TEXT SECTION »
#####

Money values are not identified correctly
AgoloRandaMoustafa opened this issue · 1 comments
AgoloRandaMoustafa commented
Sentence: I have 4 cents or 4$ now.
When trying to normalize the money value in the above sentence, the entity normalizer produces 44
, which is not accurate.
It seems that s = s.replaceAll("[A-Za-z]", "");
is causing this issue.
AngledLuffa commented
java edu.stanford.nlp.pipeline.StanfordCoreNLP
NLP> I have 4 cents or 4$ now.
Sentence #1 (9 tokens):
I have 4 cents or 4$ now.

#####

Records from a data collection
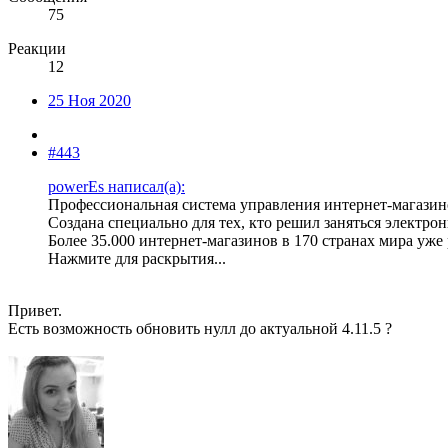
75
Реакции
12
25 Ноя 2020
#443
powerEs написал(а):
Профессиональная система управления интернет-магазин
Создана специально для тех, кто решил заняться электро
Более 35.000 интернет-магазинов в 170 странах мира уже 
Нажмите для раскрытия...
Привет.
Есть возможность обновить нулл до актуальной 4.11.5 ?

#####

EXERCISE SET »
1. List each distinct number that appears in the issue thread about money values, in order of first appearance.
2. Convert the lines of the records into a JSON list of strings, with one string per line and blank lines omitted. Leave the pictures out of the answer.

EXERCISE ANSWERS »
1. 1, 4, 44, 9

2.
[
  "75",
  "Реакции",
  "12",
  "25 Ноя 2020",
  "#443",
  "powerEs написал(а):",
  "Профессиональная система управления интернет-магазин",
  "Создана специально для тех, кто решил заняться электро",
  "Более 35.000 интернет-магазинов в 170 странах мира уже ",
  "Нажмите для раскрытия...",
  "Привет.",
  "Есть возможность обновить нулл до актуальной 4.11.5 ?"
]